Lang thought the song had run its course. Then she got a message from her music administrator saying that someone from Ascension Hospitals saw her singing “I’m Not Going Anywhere” on a YouTube Video at Nashville’s Bluebird Cafe. The song was wanted for a local campaign. Reaction merited a promotion to a national “Your Care Is Our Calling” campaign honoring caregivers and the patients they serve during a time of social distancing.


“Right now, so many people can’t see their loved ones in hospitals, so this song has really resonated and struck a nerve with hearts,” Lang said. “So Ascension decided to take it national and, wow, I am honored and humbled to be the person that held the pen that God wrote this song through because it was seriously a God thing. There’s no doubt.”

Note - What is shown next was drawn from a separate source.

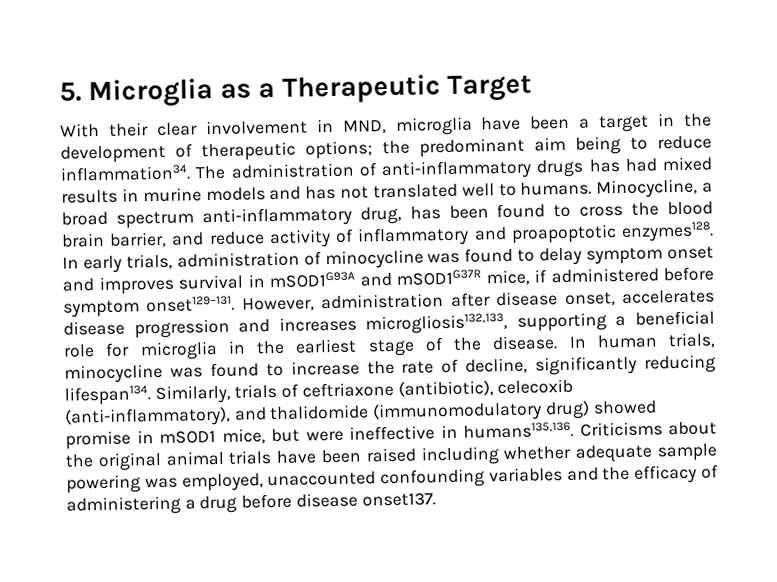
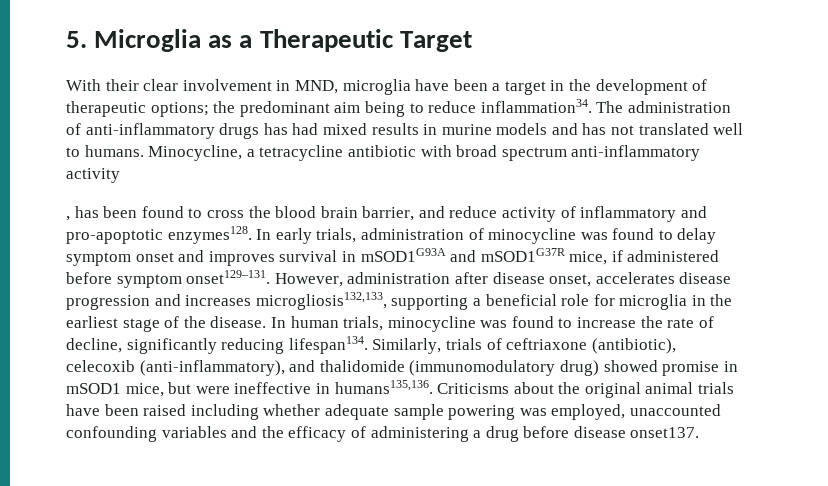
(713, 187) none -> [259,145,452,161] tetracycline antibiotic with
[359,206,402,225] drug, -> [66,168,120,183] [66,216,70,221] activity // ,
[510,224,617,244] proapoptotic -> [66,229,163,244] pro-apoptotic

Lang embraced the song’s second “life” and re-recorded “I’m Not Going Anywhere” for a deluxe EP. The EP includes a piano version, an orchestrated version and the tale behind the song. The EP can be purchased at www.kellylang.net. Click here for a new video of the song.


Lang, born in Oklahoma City, spent childhood years in Norman. She relocated to Tennessee because her father, Velton Lang, was a longtime road manager for Conway Twitty, who once was based out of Oklahoma City. In September, while appearing on the Mike Huckabee-hosted talk show “Huckabee,” she was surprised with an announcement that she had been selected for inclusion in the Oklahoma Music Hall of Fame.


Lang’s music journey so far is bookended by charting with “Lady Lady” at age 15 and, now, watching a song from her past become perhaps more relevant than ever. A writer from People.com interviewed Lang to delve into the song’s history.

“As a creative person ... it’s frustrating sometimes when you create something and you don’t see anything coming from it,” she said. “If I could be of some inspiration for those out there that create, nothing is in vain. Your timing is not necessarily God’s timing, and he may have different plans for later. I seriously had no earthly idea that this was coming my way.”